Russia oil major LUKoil boosted its reserves by 440 million barrels of oil equivalent in the first half of 2004, the company said.
LUKoil, the world’s second biggest private oil major by crude reserves after US ExxonMobil, gave no absolute figures.
The company’s directors discussed measures to boost oil reserves just weeks ahead of the possible sale of a LUKoil stake to US ConocoPhillips.
The Russian property fund on September 29 will sell the state’s remaining 7.6 per cent of LUKoil at a starting price of over $1.9 billion.
Government officials have said Conoco, the third largest oil firm in the US, was among potential bidders, while industry sources say Conoco may want to buy up to 25 percent in LUKoil ultimately to book billions of barrels of new reserves.
LUKoil said in April its oil and gas reserves rose four per cent in 2003 to 20.06 billion barrels of oil equivalent (boe), mainly due to new discoveries and acquisitions in Siberia and Russia’s north. Exxon has reserves of 22 billion boe.

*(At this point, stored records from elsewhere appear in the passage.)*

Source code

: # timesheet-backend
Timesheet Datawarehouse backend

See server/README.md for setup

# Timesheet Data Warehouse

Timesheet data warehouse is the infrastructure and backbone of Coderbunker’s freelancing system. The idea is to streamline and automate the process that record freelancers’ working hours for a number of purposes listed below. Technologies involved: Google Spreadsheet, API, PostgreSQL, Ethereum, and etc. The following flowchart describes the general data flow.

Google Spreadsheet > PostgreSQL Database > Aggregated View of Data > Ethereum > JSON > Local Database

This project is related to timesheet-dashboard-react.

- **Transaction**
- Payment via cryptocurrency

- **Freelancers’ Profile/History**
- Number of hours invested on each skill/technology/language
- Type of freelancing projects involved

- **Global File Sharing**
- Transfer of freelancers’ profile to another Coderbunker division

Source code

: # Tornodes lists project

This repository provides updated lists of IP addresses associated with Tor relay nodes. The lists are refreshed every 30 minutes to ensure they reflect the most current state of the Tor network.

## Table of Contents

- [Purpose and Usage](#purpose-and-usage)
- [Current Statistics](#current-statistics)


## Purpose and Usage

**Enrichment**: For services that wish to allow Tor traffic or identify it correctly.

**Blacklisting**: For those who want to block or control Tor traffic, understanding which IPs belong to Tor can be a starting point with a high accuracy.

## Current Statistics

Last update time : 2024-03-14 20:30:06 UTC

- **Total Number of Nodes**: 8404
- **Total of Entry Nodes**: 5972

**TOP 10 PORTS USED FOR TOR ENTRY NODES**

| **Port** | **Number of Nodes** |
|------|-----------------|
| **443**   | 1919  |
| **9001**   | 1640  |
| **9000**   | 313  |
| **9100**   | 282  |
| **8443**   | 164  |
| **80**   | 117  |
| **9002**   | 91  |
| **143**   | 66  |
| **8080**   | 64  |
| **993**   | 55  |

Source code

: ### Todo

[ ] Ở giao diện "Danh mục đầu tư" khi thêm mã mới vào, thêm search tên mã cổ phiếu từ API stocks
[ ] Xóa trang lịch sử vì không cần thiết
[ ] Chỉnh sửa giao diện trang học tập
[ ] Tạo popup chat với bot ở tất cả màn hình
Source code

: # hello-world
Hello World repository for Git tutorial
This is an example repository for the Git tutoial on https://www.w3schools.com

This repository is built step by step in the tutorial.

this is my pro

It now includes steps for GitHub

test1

The LUKoil figure represents almost a third of Russia’s total oil reserves, according to BP’s estimates, but LUKoil claims its reserves in the Russian sector of the Caspian Sea may help it to dramatically boost the current reserves figure.
LUKoil said it had discovered three new oilfields, one gas condensate field and five new oil deposits, near developed fields, in the first half.
No new gas deposits were discovered, which is likely to please investors, who prefer oil reserves since the gas market is tightly controlled by gas monopoly Gazprom .
LUKoil also said it produced 42.31 million tonnes of oil in the first half.